All Products
Search
Document Center

Dataphin:Configure Hive Input Component

Last Updated:Mar 05, 2026

The Hive input component enables reading data from Hive data sources. To synchronize data from Hive to other data sources, configure the Hive input component to read the data source, then set up the target data source for synchronization. This topic describes the configuration process for the Hive input component.

Limits

The Hive input component supports data formats such as orc, parquet, text, rc, seq, and iceberg (the iceberg format is only supported for Hive compute sources or E-MapReduce 5.x data sources). It does not support ORC format transactional tables or Kudu table integration.

Note

To integrate data from a Kudu table, please utilize the Impala input component. For more information, see Configure Impala Input Component.

Prerequisites

  • A Hive data source has been established. For more information, see Create Hive Data Source.

  • To configure the Hive input component properties, the account must possess read-through permissions for the data source. If you lack these permissions, you must obtain them from the data source. For more information, see Request Data Source Permissions.

Procedure

  1. Select Development > Data Integration from the top menu bar on the Dataphin home page.

  2. In the integration page's top menu bar, select Project (Dev-Prod mode requires selecting an environment).

  3. In the navigation pane on the left, click on Batch Pipeline. From the Batch Pipeline list, select the offline pipeline you want to develop to access its configuration page.

  4. To open the Component Library panel, click on the Component Library in the upper-right corner of the page.

  5. In the Component Library panel's left-side navigation pane, select Input. Then, from the right-hand list of input components, locate the Hive component and drag it onto the canvas.

  6. Click the image icon on the Hive input component card to open the Hive Input Configuration dialog box.

  7. Configure the parameters in the Hive Input Configuration dialog box.

    Parameter

    Description

    Step Name

    This is the name of the Hive input component. Dataphin automatically generates the step name, but you can modify it according to the business scenario. The naming convention is as follows:

    • It can only contain Chinese characters, letters, underscores (_), and numbers.

    • It cannot exceed 64 characters.

    Datasource

    The data source drop-down list displays all Hive-type data sources, including those for which you have read-through permissions and those for which you do not. Click the image icon to copy the current data source name.

    • For data sources without read-through permissions, you can click Request after the data source to request read-through permissions for the data source. For more information, see Request Data Source Permissions.

    • If you do not have a Hive-type data source, click Create Data Source to create a data source. For more information, see Create Hive Data Source.

    Table

    Select the source table for data synchronization. Click the image icon to copy the name of the currently selected table.

    Note

    When the selected table is a Hudi table or a Paimon table, only partition configuration is supported.

    Partition

    Supports reading static partitions or range partitions. Examples of static partitions are ds=20230101 and ds1=2023,ds2=01. An example of a range partition is /*query*/ds >=20230101 and ds <= 20230107.

    Note

    When the selected table is a Hudi table or a Paimon table, range partitions are not supported.

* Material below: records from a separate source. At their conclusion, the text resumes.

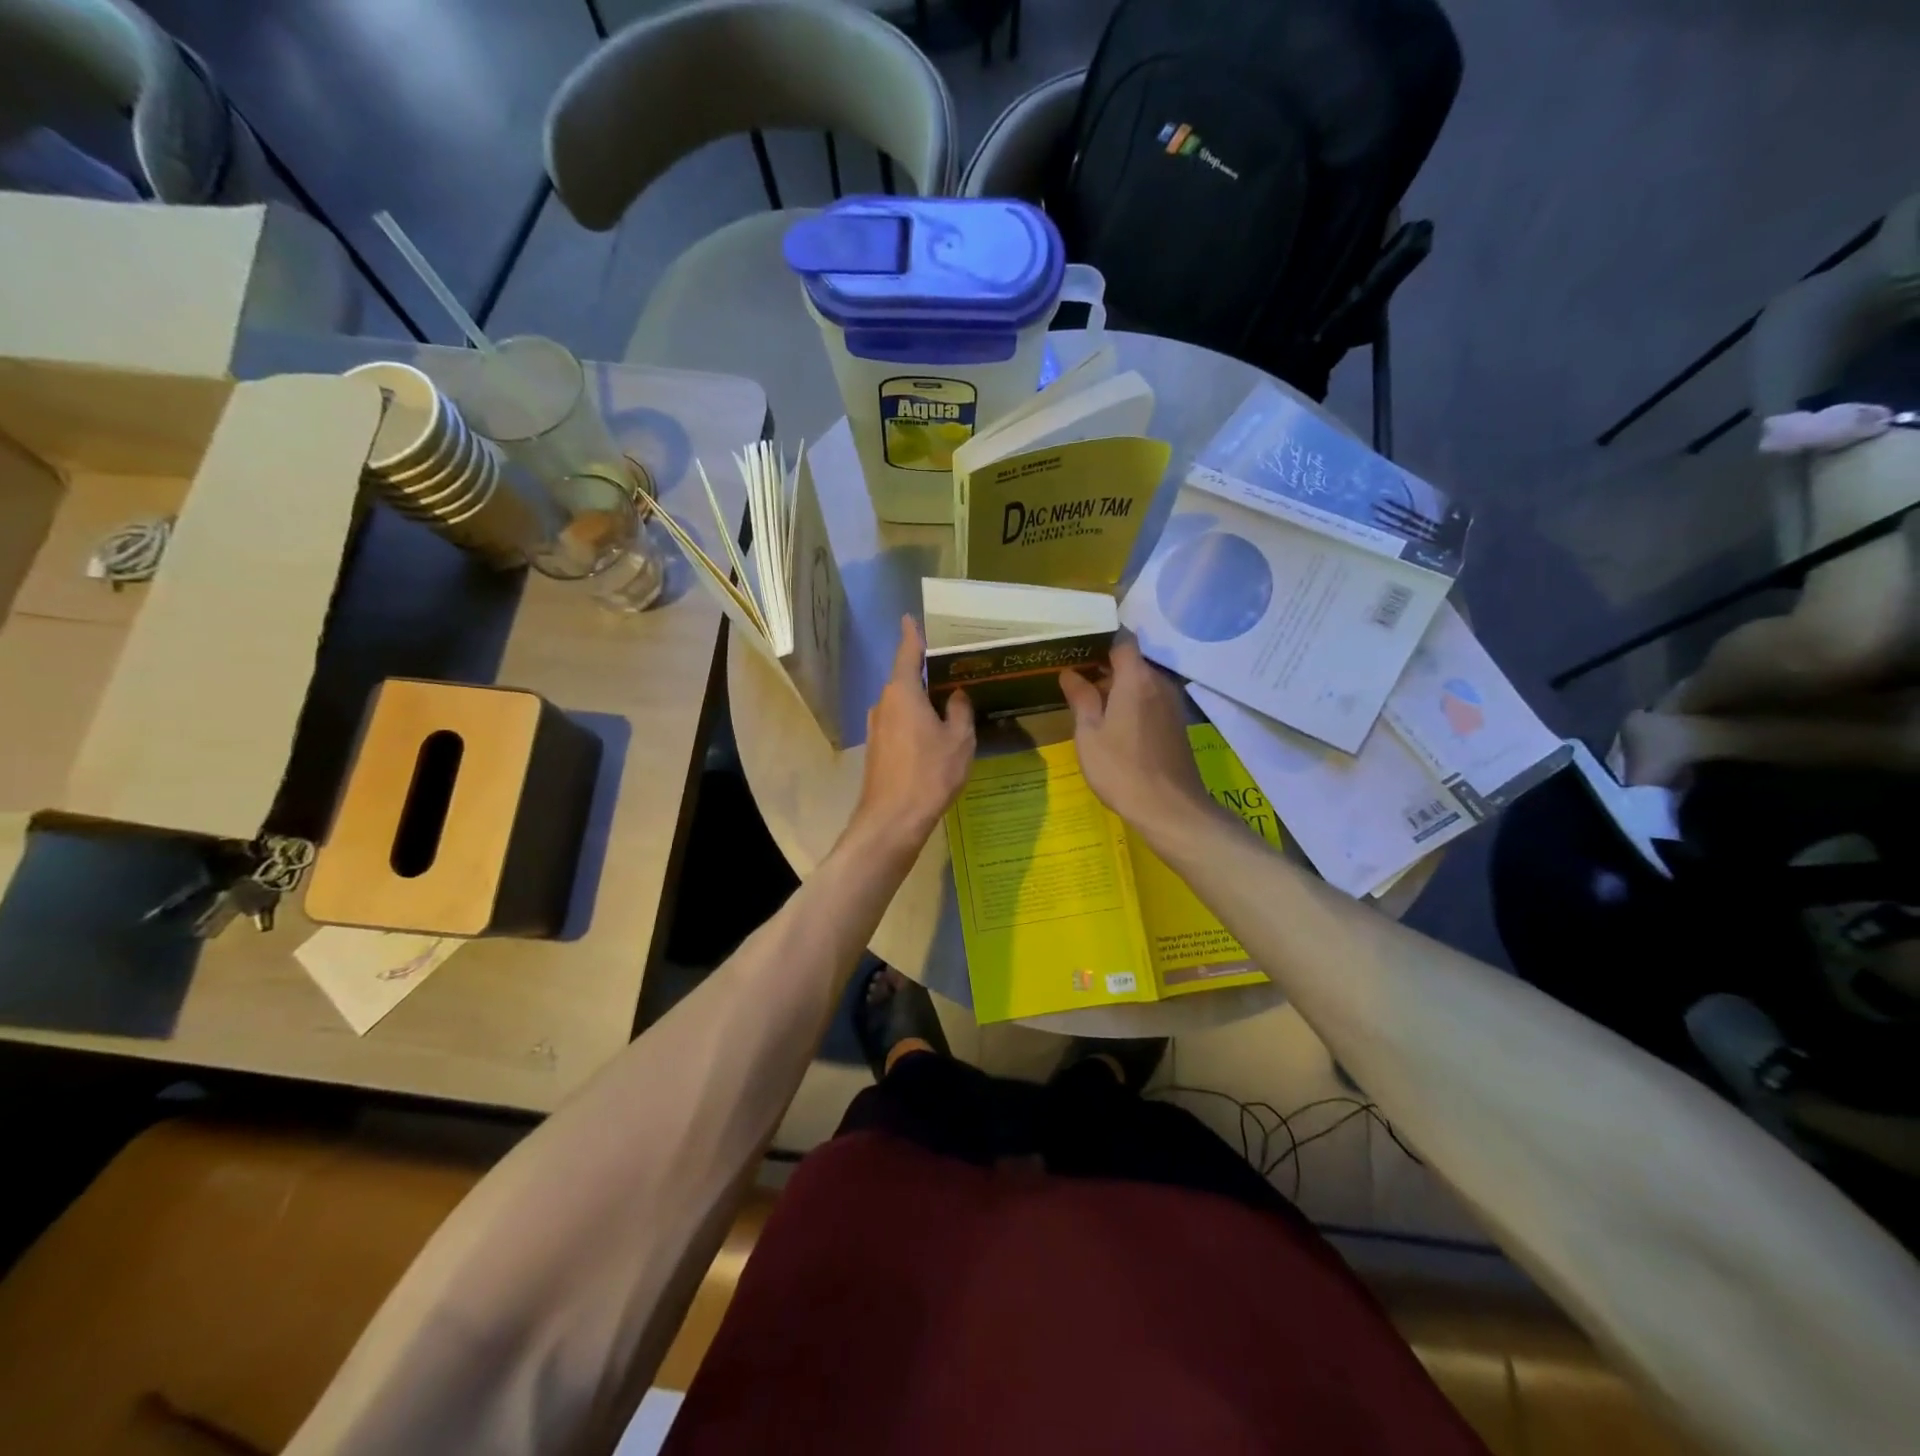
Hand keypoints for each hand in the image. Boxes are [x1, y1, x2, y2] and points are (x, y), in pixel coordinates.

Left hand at [849, 616, 975, 855]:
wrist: (892, 820)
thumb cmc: (929, 774)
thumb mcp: (959, 740)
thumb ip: (959, 711)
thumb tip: (956, 696)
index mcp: (902, 692)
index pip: (907, 652)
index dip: (912, 634)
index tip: (910, 617)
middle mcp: (884, 703)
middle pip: (906, 679)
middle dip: (927, 673)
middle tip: (954, 667)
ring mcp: (877, 727)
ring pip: (903, 704)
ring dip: (923, 701)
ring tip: (951, 702)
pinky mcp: (877, 748)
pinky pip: (900, 723)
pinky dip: (916, 721)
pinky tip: (935, 733)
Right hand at [1059, 643, 1211, 833]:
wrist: (1169, 809)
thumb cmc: (1121, 769)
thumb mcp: (1089, 733)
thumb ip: (1081, 698)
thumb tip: (1070, 673)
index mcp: (1136, 679)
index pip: (1123, 640)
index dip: (1101, 639)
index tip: (1077, 647)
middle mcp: (1159, 683)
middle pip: (1132, 662)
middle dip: (1104, 666)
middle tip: (1074, 678)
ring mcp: (1172, 704)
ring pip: (1141, 682)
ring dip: (1118, 687)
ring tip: (1089, 702)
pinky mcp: (1176, 723)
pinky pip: (1150, 700)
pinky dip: (1132, 702)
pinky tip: (1112, 723)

    When Partition Does Not Exist

    You can choose the following policies to handle scenarios where the specified partition does not exist:

    • Fail The Task: Terminate the task and mark it as failed.

    • Succeed The Task Without Writing Data: The task runs successfully without writing data to the target table.

    File Encoding

    Select the codec for reading files stored in Hive. File encoding includes UTF-8 and GBK.

    NULL Value Replacement

    This option applies only to source tables that use the textfile data storage format. Enter the string that you want to replace with NULL. For example, if you enter \N, the system replaces the \N string with NULL.

    Compression Format

    This is optional. If the file is compressed, please select the corresponding compression format for Dataphin to decompress. The default format for orc tables is zlib. If you need another decompression format, you must specify it. Other format tables have no default format. Supported compression formats include zlib, hadoop-snappy, lz4, and none.

    Field Separator

    The field separator is usually specified when the table is created, for example, with a ROW FORMAT DELIMITED FIELDS TERMINATED BY statement. Enter the field separator for the table. If you leave this blank, Dataphin uses \u0001 as the default separator.

    Output Fields

    The output fields area displays all fields hit by the selected table and filter criteria. If you do not need to output certain fields to downstream components, you can delete the corresponding fields:

    Note

    When the compute engine is Hadoop, the output fields of the Hadoop input component support viewing the classification of fields. Non-Hadoop compute engines do not support this.

    • Single Field Deletion Scenario: To delete a small number of fields, you can click the sgaga icon under the operation column to delete the extra fields.

    • Batch Field Deletion Scenario: To delete many fields, you can click Field Management. In the Field Management dialog box, select multiple fields, then click the image shift left icon to move the selected input fields to the unselected input fields and click Confirm to complete the batch deletion of fields.

      image..png

  8. To complete the property configuration for the Hive Input Component, click Confirm.